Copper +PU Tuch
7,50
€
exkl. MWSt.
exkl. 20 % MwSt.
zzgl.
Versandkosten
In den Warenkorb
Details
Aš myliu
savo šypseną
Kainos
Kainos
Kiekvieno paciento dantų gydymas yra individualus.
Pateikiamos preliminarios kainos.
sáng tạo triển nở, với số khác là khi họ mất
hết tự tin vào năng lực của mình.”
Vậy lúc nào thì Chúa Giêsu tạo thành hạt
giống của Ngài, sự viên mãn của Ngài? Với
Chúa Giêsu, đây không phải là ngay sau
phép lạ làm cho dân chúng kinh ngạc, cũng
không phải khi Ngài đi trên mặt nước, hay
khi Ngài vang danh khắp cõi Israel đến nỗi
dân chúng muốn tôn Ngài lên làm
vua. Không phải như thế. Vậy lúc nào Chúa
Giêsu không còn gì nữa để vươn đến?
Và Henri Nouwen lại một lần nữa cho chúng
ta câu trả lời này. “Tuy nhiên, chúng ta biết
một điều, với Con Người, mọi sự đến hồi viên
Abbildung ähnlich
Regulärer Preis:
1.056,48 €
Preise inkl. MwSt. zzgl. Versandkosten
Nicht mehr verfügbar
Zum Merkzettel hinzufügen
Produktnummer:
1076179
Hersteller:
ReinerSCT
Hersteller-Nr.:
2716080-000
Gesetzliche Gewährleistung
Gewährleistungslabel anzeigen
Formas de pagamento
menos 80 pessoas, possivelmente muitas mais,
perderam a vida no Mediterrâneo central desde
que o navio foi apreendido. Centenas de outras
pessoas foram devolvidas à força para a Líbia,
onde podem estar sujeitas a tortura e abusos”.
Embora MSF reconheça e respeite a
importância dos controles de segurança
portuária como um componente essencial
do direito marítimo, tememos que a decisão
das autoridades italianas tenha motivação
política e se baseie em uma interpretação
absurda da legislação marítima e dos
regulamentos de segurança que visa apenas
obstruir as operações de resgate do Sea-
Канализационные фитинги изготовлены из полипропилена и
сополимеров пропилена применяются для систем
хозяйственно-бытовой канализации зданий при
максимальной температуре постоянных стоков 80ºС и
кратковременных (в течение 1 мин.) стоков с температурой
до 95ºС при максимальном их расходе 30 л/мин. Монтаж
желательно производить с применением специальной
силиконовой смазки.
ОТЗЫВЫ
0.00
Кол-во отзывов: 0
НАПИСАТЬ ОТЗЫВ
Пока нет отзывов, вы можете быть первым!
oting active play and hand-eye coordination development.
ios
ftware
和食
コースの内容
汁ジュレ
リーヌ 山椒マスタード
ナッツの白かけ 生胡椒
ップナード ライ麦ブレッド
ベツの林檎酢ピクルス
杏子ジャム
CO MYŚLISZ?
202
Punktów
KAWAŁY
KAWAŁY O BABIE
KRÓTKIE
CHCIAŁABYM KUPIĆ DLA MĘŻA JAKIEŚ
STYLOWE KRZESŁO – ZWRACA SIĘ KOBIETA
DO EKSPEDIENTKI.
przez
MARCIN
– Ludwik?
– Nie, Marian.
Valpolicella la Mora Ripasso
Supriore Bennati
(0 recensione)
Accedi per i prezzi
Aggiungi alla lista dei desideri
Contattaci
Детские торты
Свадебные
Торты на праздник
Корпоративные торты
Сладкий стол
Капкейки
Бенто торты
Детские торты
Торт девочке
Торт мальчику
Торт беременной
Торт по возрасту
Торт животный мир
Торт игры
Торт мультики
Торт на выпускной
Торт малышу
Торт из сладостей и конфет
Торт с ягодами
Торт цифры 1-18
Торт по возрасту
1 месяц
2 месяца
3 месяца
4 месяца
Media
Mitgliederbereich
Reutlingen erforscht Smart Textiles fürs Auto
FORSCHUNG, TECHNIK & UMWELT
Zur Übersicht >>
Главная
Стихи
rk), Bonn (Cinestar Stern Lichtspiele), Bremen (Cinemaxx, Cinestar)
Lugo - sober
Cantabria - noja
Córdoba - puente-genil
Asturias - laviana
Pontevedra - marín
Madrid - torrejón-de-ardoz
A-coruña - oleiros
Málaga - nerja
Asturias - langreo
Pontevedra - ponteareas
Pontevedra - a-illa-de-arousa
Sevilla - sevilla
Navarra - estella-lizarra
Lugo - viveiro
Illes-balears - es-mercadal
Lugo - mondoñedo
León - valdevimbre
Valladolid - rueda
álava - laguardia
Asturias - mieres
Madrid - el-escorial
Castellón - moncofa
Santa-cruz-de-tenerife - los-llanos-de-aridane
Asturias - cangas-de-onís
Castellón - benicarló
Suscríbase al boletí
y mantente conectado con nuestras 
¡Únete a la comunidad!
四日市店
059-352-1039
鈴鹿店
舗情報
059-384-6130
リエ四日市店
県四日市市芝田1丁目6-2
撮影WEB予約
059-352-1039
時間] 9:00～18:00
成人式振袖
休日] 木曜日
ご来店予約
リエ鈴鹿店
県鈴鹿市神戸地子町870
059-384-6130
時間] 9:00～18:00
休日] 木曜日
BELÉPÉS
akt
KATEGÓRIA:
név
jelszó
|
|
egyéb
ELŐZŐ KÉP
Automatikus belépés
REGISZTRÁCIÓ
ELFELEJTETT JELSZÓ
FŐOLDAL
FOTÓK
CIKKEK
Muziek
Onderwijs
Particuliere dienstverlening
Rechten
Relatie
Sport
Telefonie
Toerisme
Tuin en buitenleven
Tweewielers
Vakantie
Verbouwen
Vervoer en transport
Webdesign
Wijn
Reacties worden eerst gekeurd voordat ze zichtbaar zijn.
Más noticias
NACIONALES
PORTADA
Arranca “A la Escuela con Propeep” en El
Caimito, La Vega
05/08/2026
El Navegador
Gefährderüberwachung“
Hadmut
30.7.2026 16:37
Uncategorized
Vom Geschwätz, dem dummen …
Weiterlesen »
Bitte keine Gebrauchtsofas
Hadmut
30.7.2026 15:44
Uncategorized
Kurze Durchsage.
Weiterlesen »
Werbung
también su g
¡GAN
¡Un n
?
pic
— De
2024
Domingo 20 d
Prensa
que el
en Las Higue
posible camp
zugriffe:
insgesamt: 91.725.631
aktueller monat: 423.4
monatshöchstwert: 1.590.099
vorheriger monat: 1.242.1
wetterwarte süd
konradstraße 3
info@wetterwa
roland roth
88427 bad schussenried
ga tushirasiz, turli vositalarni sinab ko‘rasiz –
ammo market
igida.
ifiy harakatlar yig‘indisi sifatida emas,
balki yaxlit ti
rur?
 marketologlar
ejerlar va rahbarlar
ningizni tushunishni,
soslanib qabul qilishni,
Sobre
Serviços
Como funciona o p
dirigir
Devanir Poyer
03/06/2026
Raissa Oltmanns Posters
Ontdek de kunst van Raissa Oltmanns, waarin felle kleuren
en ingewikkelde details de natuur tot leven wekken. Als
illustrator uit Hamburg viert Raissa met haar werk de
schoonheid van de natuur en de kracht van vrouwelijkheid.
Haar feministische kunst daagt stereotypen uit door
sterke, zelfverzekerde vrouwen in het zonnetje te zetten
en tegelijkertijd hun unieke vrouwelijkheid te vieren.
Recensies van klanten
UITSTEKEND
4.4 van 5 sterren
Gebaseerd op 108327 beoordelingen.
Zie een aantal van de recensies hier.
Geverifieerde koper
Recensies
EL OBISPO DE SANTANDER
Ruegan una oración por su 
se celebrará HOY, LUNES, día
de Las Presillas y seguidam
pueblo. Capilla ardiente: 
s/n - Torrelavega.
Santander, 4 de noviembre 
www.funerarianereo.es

================

All the lines above should be written out once more, exactly.

Copper +PU Tuch
7,50
€
exkl. MWSt.
exkl. 20 % MwSt.
zzgl.
Versandkosten
In den Warenkorb
Details
Aš myliu
savo šypseną
Kainos
Kainos
Kiekvieno paciento dantų gydymas yra individualus.
Pateikiamos preliminarios kainos.
sáng tạo triển nở, với số khác là khi họ mất
hết tự tin vào năng lực của mình.”
Vậy lúc nào thì Chúa Giêsu tạo thành hạt
giống của Ngài, sự viên mãn của Ngài? Với
Chúa Giêsu, đây không phải là ngay sau
phép lạ làm cho dân chúng kinh ngạc, cũng
không phải khi Ngài đi trên mặt nước, hay
khi Ngài vang danh khắp cõi Israel đến nỗi
dân chúng muốn tôn Ngài lên làm
vua. Không phải như thế. Vậy lúc nào Chúa
Giêsu không còn gì nữa để vươn đến?
Và Henri Nouwen lại một lần nữa cho chúng
ta câu trả lời này. “Tuy nhiên, chúng ta biết
một điều, với Con Người, mọi sự đến hồi viên
Abbildung ähnlich
Regulärer Preis:
1.056,48 €
Preise inkl. MwSt. zzgl. Versandkosten
Nicht mehr verfügbar
Zum Merkzettel hinzufügen
Produktnummer:
1076179
Hersteller:
ReinerSCT
Hersteller-Nr.:
2716080-000
Gesetzliche Gewährleistung
Gewährleistungslabel anzeigen
Formas de pagamento
menos 80 pessoas, possivelmente muitas mais,
perderam a vida no Mediterrâneo central desde
que o navio foi apreendido. Centenas de outras
pessoas foram devolvidas à força para a Líbia,
onde podem estar sujeitas a tortura e abusos”.
Embora MSF reconheça e respeite a
importância dos controles de segurança
portuária como um componente essencial
do direito marítimo, tememos que a decisão
das autoridades italianas tenha motivação
política e se baseie em uma interpretação
absurda da legislação marítima e dos
regulamentos de segurança que visa apenas
obstruir as operações de resgate do Sea-
Канализационные фитинги изготовлены из полипропилена и
сополимеров пропилена применяются для систем
хозяйственно-бытовой канализации зданий при
максимальной температуре постоянных стоков 80ºС и
кратковременных (в течение 1 мин.) стоков с температурой
до 95ºС при максимальном их расходе 30 л/мин. Монтаж
желательно производить с применением специальной
силиконовой смазки.
ОТЗЫВЫ
0.00
Кол-во отзывов: 0
НАПИСАТЬ ОТЗЫВ
Пока нет отзывов, вы можете быть первым!
oting active play and hand-eye coordination development.
ios
ftware
和食
コースの内容
汁ジュレ
リーヌ 山椒マスタード
ナッツの白かけ 生胡椒
ップナード ライ麦ブレッド
ベツの林檎酢ピクルス
杏子ジャム
CO MYŚLISZ?
202
Punktów
KAWAŁY
KAWAŁY O BABIE
KRÓTKIE
CHCIAŁABYM KUPIĆ DLA MĘŻA JAKIEŚ
STYLOWE KRZESŁO – ZWRACA SIĘ KOBIETA
DO EKSPEDIENTKI.
przez
MARCIN
– Ludwik?
– Nie, Marian.
Valpolicella la Mora Ripasso
Supriore Bennati
(0 recensione)
Accedi per i prezzi
Aggiungi alla lista dei desideri
Contattaci
Детские торты
Свадебные
Торты на праздник
Корпоративные торты
Сладкий стол
Капкейки
Бенто торты
Детские торты
Торт девочке
Торт мальчику
Торт беременной
Торт по возрасту
Торт животный мир
Торт игры
Торт мультики
Торт на выпускной
Торт малышу
Торт из сладостей и конфет
Торт с ягодами
Торт цифры 1-18
Торт по возрасту
1 месяц
2 месяца
3 месяца
4 месяца
Media
Mitgliederbereich
Reutlingen erforscht Smart Textiles fürs Auto
FORSCHUNG, TECHNIK & UMWELT
Zur Übersicht >>
Главная
Стихи
rk), Bonn (Cinestar Stern Lichtspiele), Bremen (Cinemaxx, Cinestar)
Lugo - sober
Cantabria - noja
Córdoba - puente-genil
Asturias - laviana
Pontevedra - marín
Madrid - torrejón-de-ardoz
A-coruña - oleiros
Málaga - nerja
Asturias - langreo
Pontevedra - ponteareas
Pontevedra - a-illa-de-arousa
Sevilla - sevilla
Navarra - estella-lizarra
Lugo - viveiro
Illes-balears - es-mercadal
Lugo - mondoñedo
León - valdevimbre
Valladolid - rueda
álava - laguardia
Asturias - mieres
Madrid - el-escorial
Castellón - moncofa
Santa-cruz-de-tenerife - los-llanos-de-aridane
Asturias - cangas-de-onís
Castellón - benicarló
Suscríbase al boletí
y mantente conectado con nuestras 
¡Únete a la comunidad!
四日市店
059-352-1039
鈴鹿店
舗情報
059-384-6130
リエ四日市店
県四日市市芝田1丁目6-2
撮影WEB予約
059-352-1039
時間] 9:00～18:00
成人式振袖
休日] 木曜日
ご来店予約
リエ鈴鹿店
県鈴鹿市神戸地子町870
059-384-6130
時間] 9:00～18:00
休日] 木曜日
BELÉPÉS
akt
KATEGÓRIA:
név
jelszó
|
|
egyéb
ELŐZŐ KÉP
Automatikus belépés
REGISZTRÁCIÓ
ELFELEJTETT JELSZÓ
FŐOLDAL
FOTÓK
CIKKEK
Muziek
Onderwijs
Particuliere dienstverlening
Rechten
Relatie
Sport
Telefonie
Toerisme
Tuin en buitenleven
Tweewielers
Vakantie
Verbouwen
Vervoer en transport
Webdesign
Wijn
Reacties worden eerst gekeurd voordat ze zichtbaar zijn.
Más noticias
NACIONALES
PORTADA
Arranca “A la Escuela con Propeep” en El
Caimito, La Vega
05/08/2026
El Navegador
Gefährderüberwachung“
Hadmut
30.7.2026 16:37
Uncategorized
Vom Geschwätz, dem dummen …
Weiterlesen »
Bitte keine Gebrauchtsofas
Hadmut
30.7.2026 15:44
Uncategorized
Kurze Durchsage.
Weiterlesen »
Werbung
también su g
¡GAN
¡Un n
?
pic
— De
2024
Domingo 20 d
Prensa
que el
en Las Higue
posible camp
zugriffe:
insgesamt: 91.725.631
aktueller monat: 423.4
monatshöchstwert: 1.590.099
vorheriger monat: 1.242.1
wetterwarte süd
konradstraße 3
info@wetterwa
roland roth
88427 bad schussenried
ga tushirasiz, turli vositalarni sinab ko‘rasiz –
ammo market
igida.
ifiy harakatlar yig‘indisi sifatida emas,
balki yaxlit ti
rur?
 marketologlar
ejerlar va rahbarlar
ningizni tushunishni,
soslanib qabul qilishni,
Sobre
Serviços
Como funciona o p
dirigir
Devanir Poyer
03/06/2026
Raissa Oltmanns Posters
Ontdek de kunst van Raissa Oltmanns, waarin felle kleuren
en ingewikkelde details de natuur tot leven wekken. Als
illustrator uit Hamburg viert Raissa met haar werk de
schoonheid van de natuur en de kracht van vrouwelijkheid.
Haar feministische kunst daagt stereotypen uit door
sterke, zelfverzekerde vrouwen in het zonnetje te zetten
en tegelijkertijd hun unieke vrouwelijkheid te vieren.
Recensies van klanten
UITSTEKEND
4.4 van 5 sterren
Gebaseerd op 108327 beoordelingen.
Zie een aantal van de recensies hier.
Geverifieerde koper
Recensies
EL OBISPO DE SANTANDER
Ruegan una oración por su 
se celebrará HOY, LUNES, día
de Las Presillas y seguidam
pueblo. Capilla ardiente: 
s/n - Torrelavega.
Santander, 4 de noviembre 
www.funerarianereo.es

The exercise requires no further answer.